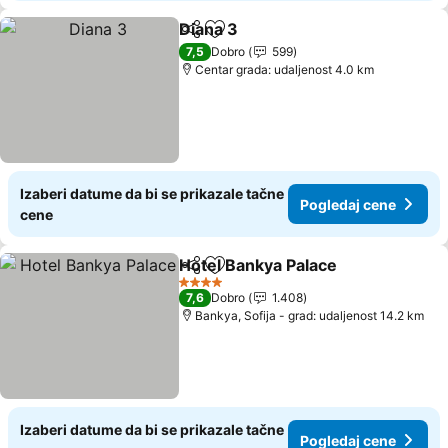
Diana 3
Deli
Dodati u favorite
Pogledaj cene
7,5
Dobro
599
Centar grada: udaljenost 4.0 km
Izaberi datume da bi se prikazale tačne
Pogledaj cene
cene
Hotel Bankya Palace
Deli
Dodati u favorite
Pogle
4 Zvezdice
7,6
Dobro
1.408
Bankya, Sofija - grad: udaljenost 14.2 km
Izaberi datume da bi se prikazale tačne
Pogledaj cene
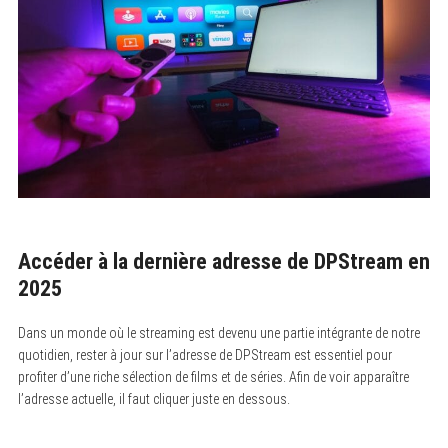
Accéder à la dernière adresse de DPStream en
2025
Dans un monde où le streaming est devenu une partie intégrante de notre
quotidien, rester à jour sur l’adresse de DPStream est essentiel pour
profiter d’une riche sélection de films et de séries. Afin de voir apparaître
l’adresse actuelle, il faut cliquer juste en dessous.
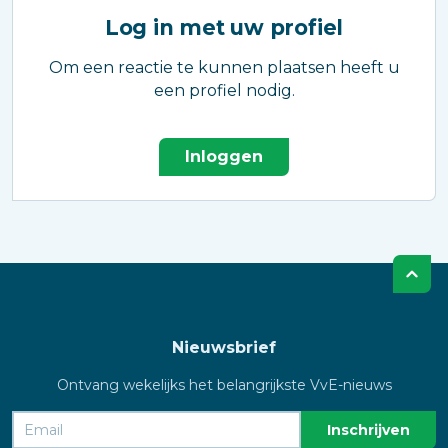
Log in met uw profiel
Om een reactie te kunnen plaatsen heeft u
een profiel nodig.
Inloggen
Nieuwsbrief
Ontvang wekelijks het belangrijkste VvE-nieuws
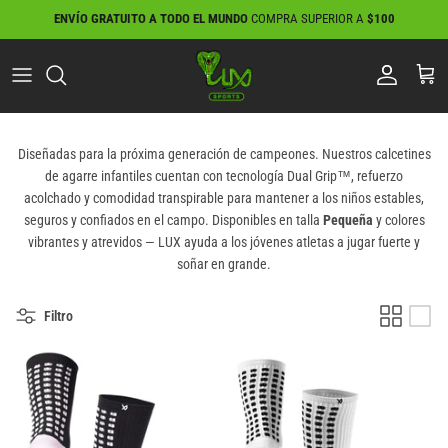
Ir
ENVÍO GRATUITO A TODO EL MUNDO
COMPRA SUPERIOR A
$100
al
contenido
Diseñadas para la próxima generación de campeones. Nuestros calcetines
de agarre infantiles cuentan con tecnología Dual Grip™, refuerzo
acolchado y comodidad transpirable para mantener a los niños estables,
seguros y confiados en el campo. Disponibles en talla
Pequeña
y colores
vibrantes y atrevidos — LUX ayuda a los jóvenes atletas a jugar fuerte y
soñar en grande.
Filtro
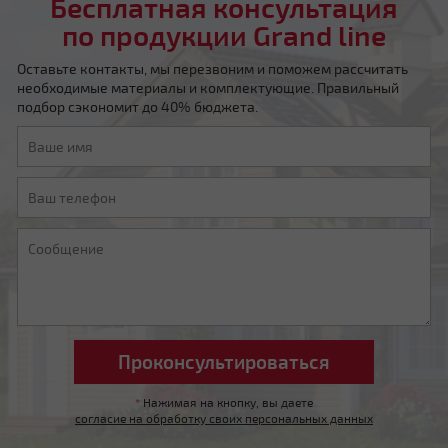
Бесплатная консультация
по продукции Grand line
Оставьте контакты, мы перезвоним и поможем рассчитать
необходимые материалы и комплектующие. Правильный
подбор сэкономит до 40% бюджета.
Четырехскатная шатровая
Мансардная ломаная
*
Нажимая на кнопку, вы даете
согласие на обработку своих персональных данных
——————————
EXERCISE INSTRUCTIONS:
Update the text of the records above by replacing "Pogledaj cene" with "Proveri cene" wherever it occurs, keeping every other line unchanged. Omit the pictures from the answer.

ANSWER AREA:
Diana 3
Deli
Dodati u favorite
Proveri cene
7,5
Dobro
599
Centar grada: udaljenost 4.0 km
Izaberi datume da bi se prikazale tačne
Proveri cene
cene
Hotel Bankya Palace
Deli
Dodati u favorite
Pogle
4 Zvezdice
7,6
Dobro
1.408
Bankya, Sofija - grad: udaljenost 14.2 km
Izaberi datume da bi se prikazale tačne
Proveri cene
Accéder à la dernière adresse de DPStream en
2025
Dans un monde où le streaming est devenu une partie intégrante de notre
quotidien, rester à jour sur l’adresse de DPStream est essentiel pour
profiter d’une riche sélection de films et de séries. Afin de voir apparaître
l’adresse actuelle, il faut cliquer juste en dessous.
Log in met uw profiel
Om een reactie te kunnen plaatsen heeft u
een profiel nodig.
Inloggen
Nieuwsbrief
Ontvang wekelijks het belangrijkste VvE-nieuws
Ir
ENVÍO GRATUITO A TODO EL MUNDO
COMPRA SUPERIOR A
$100
al
contenido
Diseñadas para la próxima generación de campeones. Nuestros calcetines
de agarre infantiles cuentan con tecnología Dual Grip™, refuerzo
acolchado y comodidad transpirable para mantener a los niños estables,
seguros y confiados en el campo. Disponibles en talla
Pequeña
y colores
vibrantes y atrevidos — LUX ayuda a los jóvenes atletas a jugar fuerte y
soñar en grande.
Filtro
Бесплатная консультация
по продукции Grand line
Оставьте контакты, мы перезвоним и поможем рассчитать
необходимые материалы и комплектующие. Правильный
подбор сэкономит до 40% бюджета.
Четырехскатная шатровая
Мансардная ломаная
*
Нажимая на кнопку, вы даете
согласие на обработку своих персональных данных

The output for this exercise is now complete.